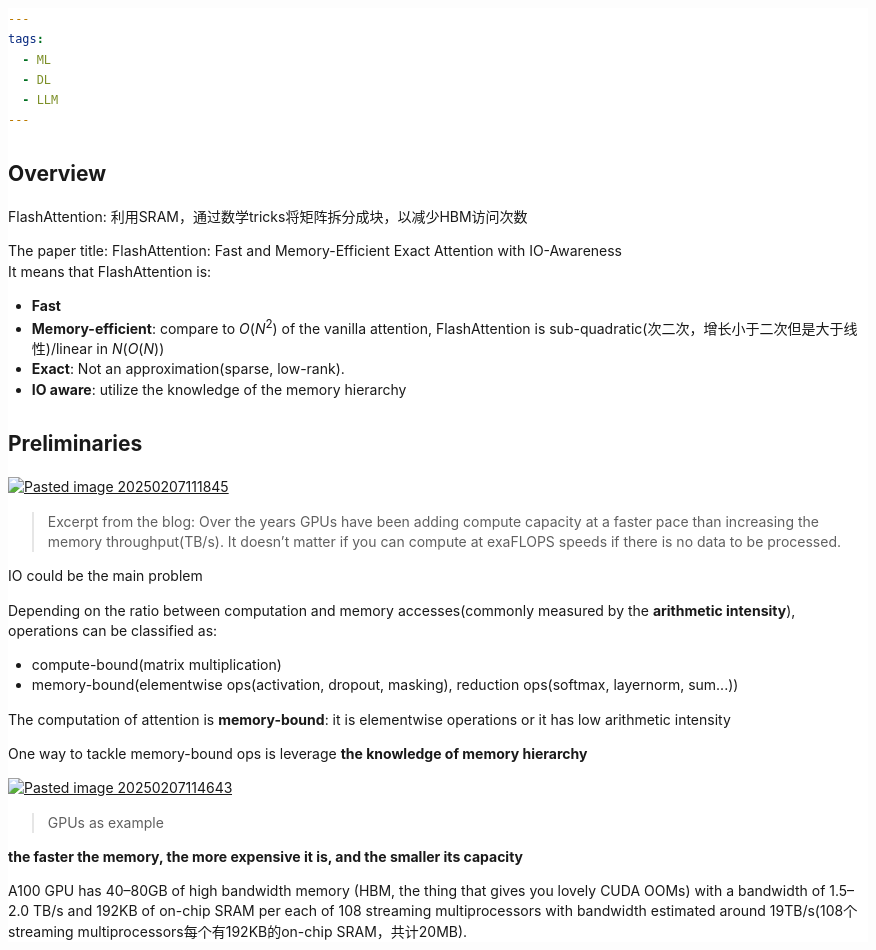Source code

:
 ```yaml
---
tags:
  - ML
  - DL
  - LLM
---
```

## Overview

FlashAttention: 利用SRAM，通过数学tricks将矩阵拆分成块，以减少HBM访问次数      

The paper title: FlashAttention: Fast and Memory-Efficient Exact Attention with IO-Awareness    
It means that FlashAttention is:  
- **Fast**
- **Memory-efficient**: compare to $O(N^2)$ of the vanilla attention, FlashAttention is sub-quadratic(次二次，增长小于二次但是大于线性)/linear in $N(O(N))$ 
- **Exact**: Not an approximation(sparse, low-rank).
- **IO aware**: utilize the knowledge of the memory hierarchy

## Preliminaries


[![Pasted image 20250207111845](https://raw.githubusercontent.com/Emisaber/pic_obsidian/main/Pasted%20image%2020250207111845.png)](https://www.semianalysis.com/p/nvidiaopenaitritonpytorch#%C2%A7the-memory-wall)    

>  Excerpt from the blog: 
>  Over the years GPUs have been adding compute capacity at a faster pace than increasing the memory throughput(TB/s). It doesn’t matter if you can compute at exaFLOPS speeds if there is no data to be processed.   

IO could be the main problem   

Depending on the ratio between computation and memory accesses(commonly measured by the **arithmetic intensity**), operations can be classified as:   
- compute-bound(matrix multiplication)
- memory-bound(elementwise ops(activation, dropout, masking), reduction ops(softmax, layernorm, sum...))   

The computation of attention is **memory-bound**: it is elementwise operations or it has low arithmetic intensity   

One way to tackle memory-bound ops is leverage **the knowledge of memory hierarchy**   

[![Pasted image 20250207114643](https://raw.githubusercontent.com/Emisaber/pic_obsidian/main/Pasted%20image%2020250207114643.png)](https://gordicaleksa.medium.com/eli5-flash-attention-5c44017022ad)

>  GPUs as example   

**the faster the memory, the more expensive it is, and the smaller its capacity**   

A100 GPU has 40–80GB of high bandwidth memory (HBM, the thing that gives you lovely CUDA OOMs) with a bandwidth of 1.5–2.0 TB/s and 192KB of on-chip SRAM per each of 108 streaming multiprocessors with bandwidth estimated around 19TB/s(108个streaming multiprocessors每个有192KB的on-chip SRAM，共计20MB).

◆ ◆ ◆ ◆

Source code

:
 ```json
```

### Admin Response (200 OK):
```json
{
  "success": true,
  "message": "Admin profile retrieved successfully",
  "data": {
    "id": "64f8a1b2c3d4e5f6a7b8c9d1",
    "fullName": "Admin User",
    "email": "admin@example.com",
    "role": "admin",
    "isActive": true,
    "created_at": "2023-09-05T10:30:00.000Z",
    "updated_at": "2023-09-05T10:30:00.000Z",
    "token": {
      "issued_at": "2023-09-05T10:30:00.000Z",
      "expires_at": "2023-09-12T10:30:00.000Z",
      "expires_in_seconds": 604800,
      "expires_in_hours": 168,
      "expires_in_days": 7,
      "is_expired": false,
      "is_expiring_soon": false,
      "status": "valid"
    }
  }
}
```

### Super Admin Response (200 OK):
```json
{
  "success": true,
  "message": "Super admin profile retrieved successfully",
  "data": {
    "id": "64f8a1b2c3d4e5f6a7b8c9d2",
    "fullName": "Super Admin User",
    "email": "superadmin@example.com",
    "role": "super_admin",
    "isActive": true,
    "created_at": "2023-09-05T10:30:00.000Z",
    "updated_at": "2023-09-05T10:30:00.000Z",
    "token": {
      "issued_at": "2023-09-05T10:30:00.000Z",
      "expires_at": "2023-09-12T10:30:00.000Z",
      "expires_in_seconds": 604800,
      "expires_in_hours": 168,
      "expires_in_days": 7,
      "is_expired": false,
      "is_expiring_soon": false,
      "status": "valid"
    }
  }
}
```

◆ ◆ ◆ ◆

**TO DO:** Track down every line of the material containing the string "that", and copy it.

**WRITTEN REPLY:**
It means that FlashAttention is:  
A100 GPU has 40–80GB of high bandwidth memory (HBM, the thing that gives you lovely CUDA OOMs) with a bandwidth of 1.5–2.0 TB/s and 192KB of on-chip SRAM per each of 108 streaming multiprocessors with bandwidth estimated around 19TB/s(108个streaming multiprocessors每个有192KB的on-chip SRAM，共计20MB).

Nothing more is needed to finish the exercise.